## Document excerpt
P123 users create models based on their own, or academically sourced ideas that they hope are profitable out of sample. Designers who use factors based on their own backtests face the challenge of determining whether or not the productive factors are truly legitimate. Obviously, there is no way to have their conclusions peer-reviewed, which is a requirement for real science. For this reason, many turn to academic research for ideas, but is that research peer reviewed? Many may be surprised to learn that, unlike traditional scientific research it almost always is not, and therefore faces the same challenge.

Last week, researchers at Ohio State published a new study on the NBER website (“[color=blue]Replicating Anomalies[/color] ,” Hou, Zhang, Xue) which may be of interest to the P123 community. The study examines the reliability of 447 different anomalies uncovered by quantitative finance academics and other researchers since the 1980s.

The authors found that more than eight out of 10 anomalies vanish when rigorous tests are applied. Among those failing to reach statistical significance: one anomaly recently set out by the godfathers of quantitative finance, Nobel-winning economist Eugene Fama and his colleague Kenneth French.

“We replicate the entire anomalies literature in finance and accounting by compiling a largest-to-date data library that contains 447 anomaly variables. 286 anomalies (64%) are insignificant at the conventional 5% level. Imposing the cutoff t-value of three raises the number of insignificance to 380 (85%). Even for the 161 significant anomalies, their magnitudes are often much lower than reported.”

## Task goal
In the post about replicating finance anomalies, how many of the anomalies turned out insignificant at the conventional 5% level?

## Records from a data source
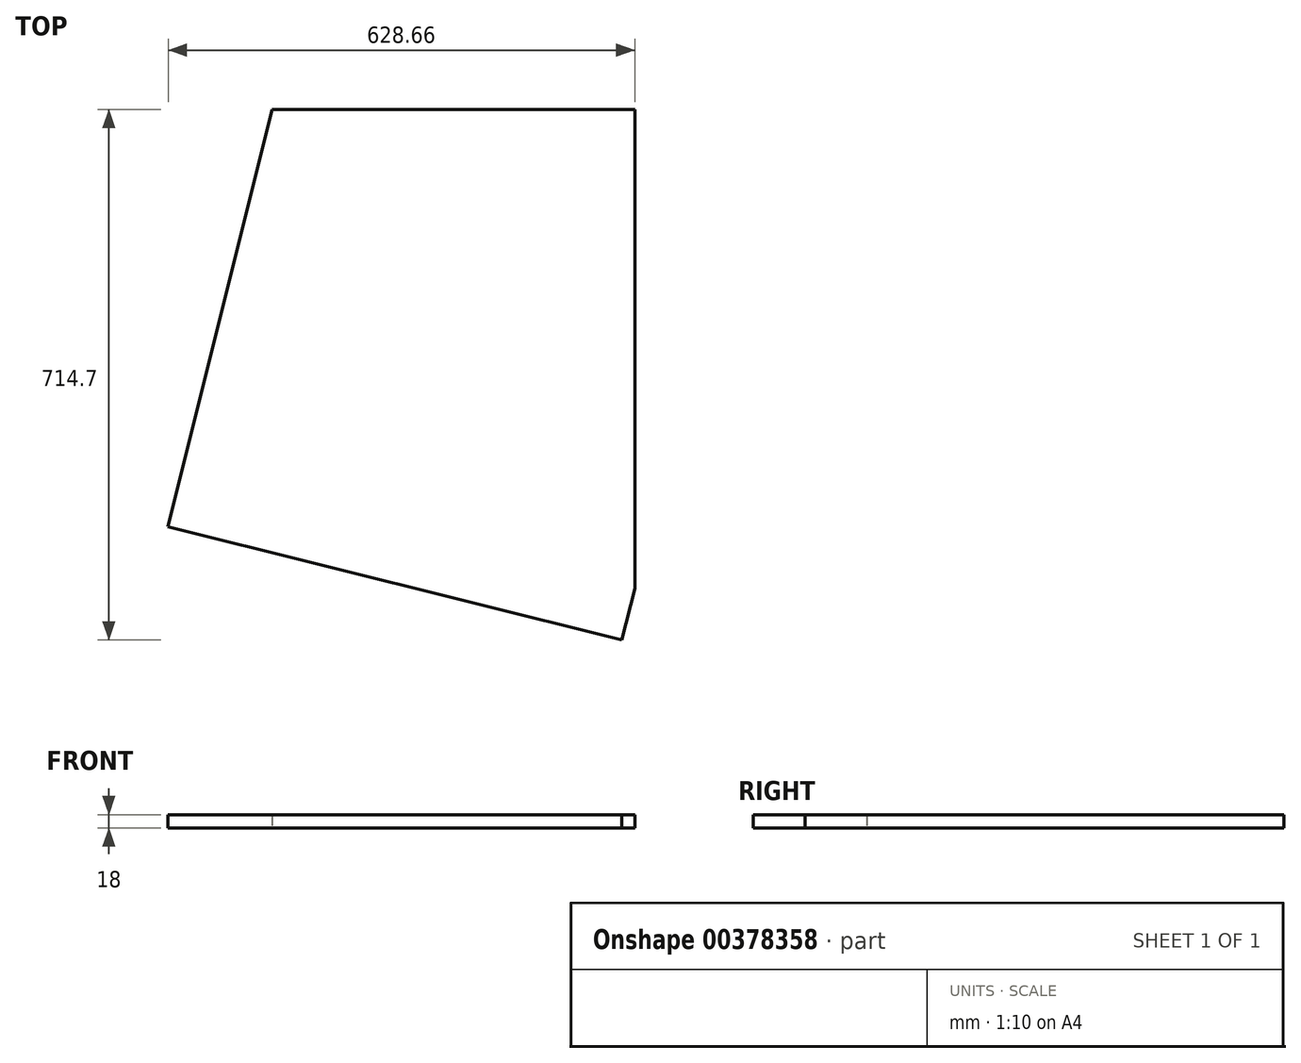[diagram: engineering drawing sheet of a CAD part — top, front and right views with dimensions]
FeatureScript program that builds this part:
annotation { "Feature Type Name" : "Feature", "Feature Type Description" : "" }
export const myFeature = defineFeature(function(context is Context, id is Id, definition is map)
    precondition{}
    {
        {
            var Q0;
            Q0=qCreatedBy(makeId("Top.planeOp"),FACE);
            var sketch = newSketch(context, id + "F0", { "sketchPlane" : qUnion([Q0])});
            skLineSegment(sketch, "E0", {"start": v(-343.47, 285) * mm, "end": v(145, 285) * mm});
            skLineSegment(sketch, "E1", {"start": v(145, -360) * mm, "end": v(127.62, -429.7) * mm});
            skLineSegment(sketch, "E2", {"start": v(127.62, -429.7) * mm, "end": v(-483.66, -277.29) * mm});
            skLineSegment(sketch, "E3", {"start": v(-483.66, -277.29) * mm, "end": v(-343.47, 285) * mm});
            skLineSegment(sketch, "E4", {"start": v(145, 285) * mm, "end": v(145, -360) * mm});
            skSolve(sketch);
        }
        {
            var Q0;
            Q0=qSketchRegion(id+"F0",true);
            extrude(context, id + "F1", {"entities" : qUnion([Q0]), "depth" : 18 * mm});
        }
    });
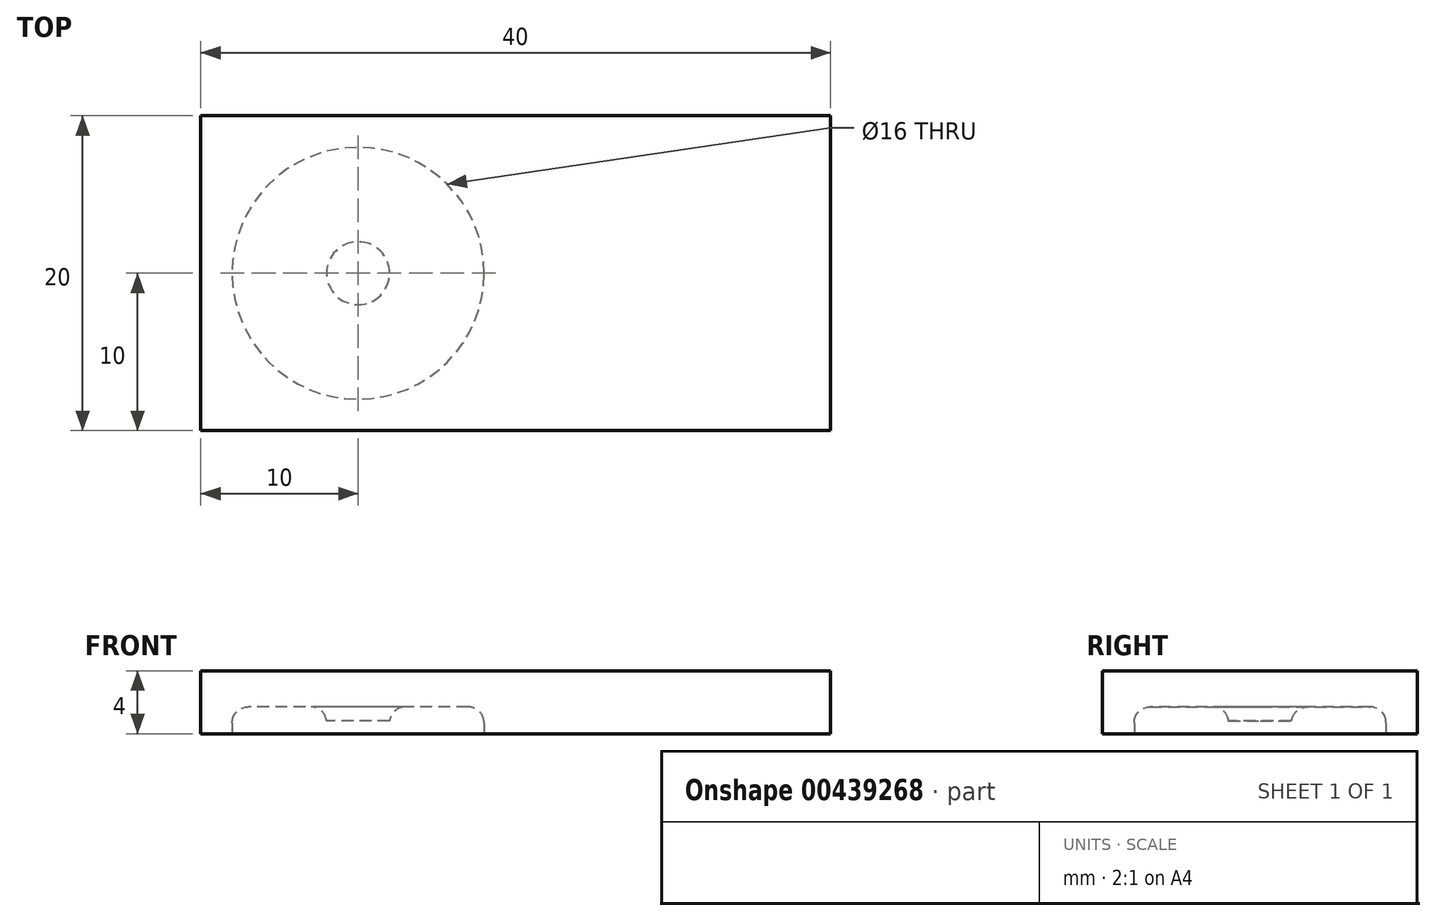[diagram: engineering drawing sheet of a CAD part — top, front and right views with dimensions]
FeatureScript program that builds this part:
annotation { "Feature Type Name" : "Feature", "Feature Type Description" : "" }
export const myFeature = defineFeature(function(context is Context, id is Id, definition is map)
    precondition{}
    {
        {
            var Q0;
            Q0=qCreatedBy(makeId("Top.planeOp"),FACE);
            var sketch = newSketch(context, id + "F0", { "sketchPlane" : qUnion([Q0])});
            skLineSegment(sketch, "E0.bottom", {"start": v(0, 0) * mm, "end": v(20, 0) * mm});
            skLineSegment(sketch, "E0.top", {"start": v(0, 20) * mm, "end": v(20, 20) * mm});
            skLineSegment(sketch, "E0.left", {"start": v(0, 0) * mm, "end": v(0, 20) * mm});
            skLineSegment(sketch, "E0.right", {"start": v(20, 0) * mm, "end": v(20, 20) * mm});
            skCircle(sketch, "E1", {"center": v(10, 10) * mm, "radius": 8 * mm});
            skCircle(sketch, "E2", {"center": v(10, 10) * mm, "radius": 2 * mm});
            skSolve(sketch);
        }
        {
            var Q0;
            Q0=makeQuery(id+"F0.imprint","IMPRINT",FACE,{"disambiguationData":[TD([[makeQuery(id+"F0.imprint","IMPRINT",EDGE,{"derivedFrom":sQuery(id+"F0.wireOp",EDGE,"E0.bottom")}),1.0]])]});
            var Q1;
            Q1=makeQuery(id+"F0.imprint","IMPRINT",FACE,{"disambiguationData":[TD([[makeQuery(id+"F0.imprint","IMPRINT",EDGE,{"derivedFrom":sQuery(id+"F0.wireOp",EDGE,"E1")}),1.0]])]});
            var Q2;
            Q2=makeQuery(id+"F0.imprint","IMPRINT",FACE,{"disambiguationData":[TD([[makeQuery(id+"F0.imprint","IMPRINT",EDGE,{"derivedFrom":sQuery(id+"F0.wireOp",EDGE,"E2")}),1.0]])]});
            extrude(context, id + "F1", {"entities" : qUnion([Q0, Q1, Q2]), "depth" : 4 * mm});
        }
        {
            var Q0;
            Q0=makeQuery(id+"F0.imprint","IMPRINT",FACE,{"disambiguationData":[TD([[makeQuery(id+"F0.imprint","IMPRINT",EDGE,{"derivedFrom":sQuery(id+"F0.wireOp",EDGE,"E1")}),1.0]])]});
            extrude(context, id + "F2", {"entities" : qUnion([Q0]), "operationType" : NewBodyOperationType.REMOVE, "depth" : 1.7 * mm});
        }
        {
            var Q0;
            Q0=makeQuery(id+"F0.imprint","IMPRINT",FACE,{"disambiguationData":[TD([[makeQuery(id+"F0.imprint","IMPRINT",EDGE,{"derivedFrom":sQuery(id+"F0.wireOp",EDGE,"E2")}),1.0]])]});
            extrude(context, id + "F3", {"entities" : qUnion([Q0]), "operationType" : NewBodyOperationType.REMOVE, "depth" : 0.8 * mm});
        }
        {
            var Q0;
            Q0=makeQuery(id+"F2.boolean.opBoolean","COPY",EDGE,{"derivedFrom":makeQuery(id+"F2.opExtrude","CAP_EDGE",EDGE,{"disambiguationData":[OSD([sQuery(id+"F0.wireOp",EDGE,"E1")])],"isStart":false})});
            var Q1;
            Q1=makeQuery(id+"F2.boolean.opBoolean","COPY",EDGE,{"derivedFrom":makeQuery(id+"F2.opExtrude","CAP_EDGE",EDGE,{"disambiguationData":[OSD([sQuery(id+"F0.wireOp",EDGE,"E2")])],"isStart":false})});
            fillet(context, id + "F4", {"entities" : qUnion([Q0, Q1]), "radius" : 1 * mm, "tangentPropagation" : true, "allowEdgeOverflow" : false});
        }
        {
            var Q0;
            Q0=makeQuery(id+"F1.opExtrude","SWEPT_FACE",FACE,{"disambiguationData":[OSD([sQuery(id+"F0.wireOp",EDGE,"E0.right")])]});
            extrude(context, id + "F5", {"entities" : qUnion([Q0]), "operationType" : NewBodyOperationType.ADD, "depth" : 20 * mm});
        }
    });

## Solution to this exercise
286 anomalies, or 64%.